5 Best Ways to Find the Number of Unique People from a List of Contact Mail IDs in Python

💡 Problem Formulation: When managing a list of email contacts, it’s essential to determine the number of unique individuals in the collection. Consider a raw input list that includes multiple email addresses, possibly with duplicates: ["john.doe@example.com", "jane.smith@sample.org", "john.doe@example.com"]. The desired output is the count of unique email IDs, in this case, 2, representing john.doe@example.com and jane.smith@sample.org.

Method 1: Using a Set for Uniqueness

This method capitalizes on the unique property of Python’s set. When a list is converted into a set, all the duplicates are automatically removed. This method is straightforward and efficient, especially for large lists, as the conversion to a set is a very fast operation in Python.

Here’s an example:

emails = ["john.doe@example.com", "jane.smith@sample.org", "john.doe@example.com"]
unique_emails = set(emails)
unique_count = len(unique_emails)
print(unique_count)

Output: 2

This example turns the list emails into a set unique_emails, removing any duplicates. The length of the unique set is then counted using len(), providing the number of unique email addresses.

Method 2: List Comprehension with Dictionary Keys

Python dictionaries can’t have duplicate keys. Using this characteristic, one can iterate over the list and add items as keys to the dictionary. This will inherently avoid duplication because dictionaries will only keep unique keys. This is an indirect way of achieving uniqueness and is especially useful for large datasets.

Here’s an example:

emails = ["john.doe@example.com", "jane.smith@sample.org", "john.doe@example.com"]
unique_emails = list({}.fromkeys(emails))
unique_count = len(unique_emails)
print(unique_count)

Output: 2

The dictionary method fromkeys() is used here to create a dictionary with email addresses as keys and None as values, then converting the keys back into a list, yielding a list of unique email addresses.

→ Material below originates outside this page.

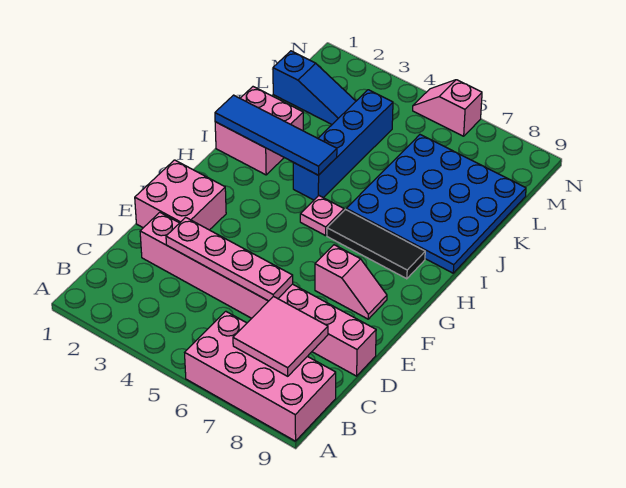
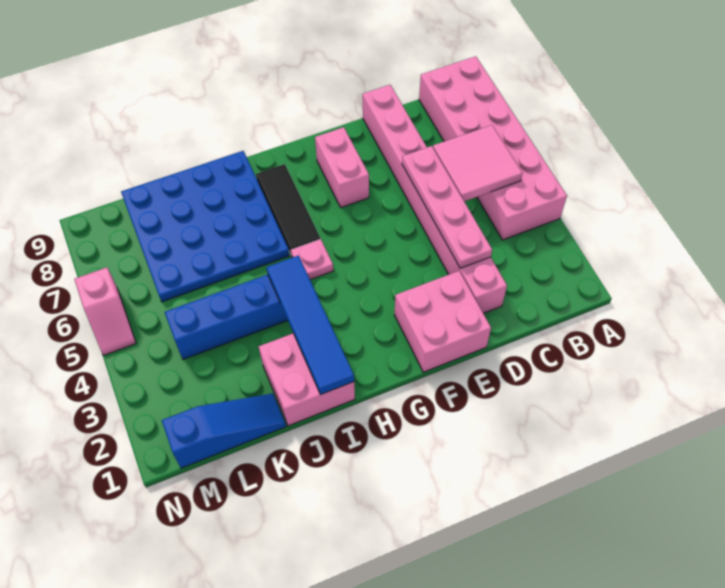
pink 2x4 brick [185,311,336,441] -> pink 2x6 brick [419,56,567,240]
pink 2x2 tile [233,296,328,376] -> pink 2x2 tile moved to [433,125,522,201]
pink 1x2 slope [315,245,387,319] -> pink 1x2 brick [315,127,369,208]
blue 1x3 slope [273,51,356,124] -> blue 1x3 slope turned to [162,393,286,468]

Method 3: Iterative Approach

An iterative method involves creating a new list and adding items to it only if they haven’t been added before. This manual method provides fine-grained control over the process and is quite simple to understand. However, its performance might degrade with very large lists.

Here’s an example:

emails = ["john.doe@example.com", "jane.smith@sample.org", "john.doe@example.com"]
unique_emails = []

for email in emails:
    if email not in unique_emails:
        unique_emails.append(email)

print(len(unique_emails))

Output: 2

Here, we iterate through each email ID in the emails list. If an email ID is not already in the unique_emails list, it gets appended, ensuring the list only contains unique items.

Method 4: Using Counter from Collections

The Counter class from Python’s collections module can also be used for counting unique elements. While it’s primarily made to count occurrences, simply taking the length of its output can provide the number of unique elements.

Here’s an example:

from collections import Counter

emails = ["john.doe@example.com", "jane.smith@sample.org", "john.doe@example.com"]
unique_emails_count = len(Counter(emails))
print(unique_emails_count)

Output: 2

The Counter object instantiates with the list of email addresses, and then the length of this object is taken, counting the unique email addresses.

Bonus One-Liner Method 5: Using a Functional Approach with map() and lambda

A functional one-liner approach utilizes the map() function together with a lambda to quickly identify unique emails by transforming each email into a set. This is a concise and clever use of Python’s functional programming capabilities, yet can be less readable to those unfamiliar with the concepts.

Here’s an example:

emails = ["john.doe@example.com", "jane.smith@sample.org", "john.doe@example.com"]
unique_count = len(set(map(lambda x: x, emails)))
print(unique_count)

Output: 2

The lambda function in this one-liner essentially does nothing (it returns the input as-is), which when coupled with map(), forms a set with quick elimination of duplicates. This one-liner achieves the same effect as Method 1.

Summary/Discussion

Method 1: Using a Set for Uniqueness. Fast and effective. Best for general use.
Method 2: List Comprehension with Dictionary Keys. Creative use of dictionary properties. Good for large sets of data.
Method 3: Iterative Approach. Simple and easy to understand. Performance may decrease with very large lists.
Method 4: Using Counter from Collections. Utilizes built-in library functions. More for counting than deduplication, but effective.
Method 5: Functional Approach with map() and lambda. Concise one-liner. Potentially confusing for beginners.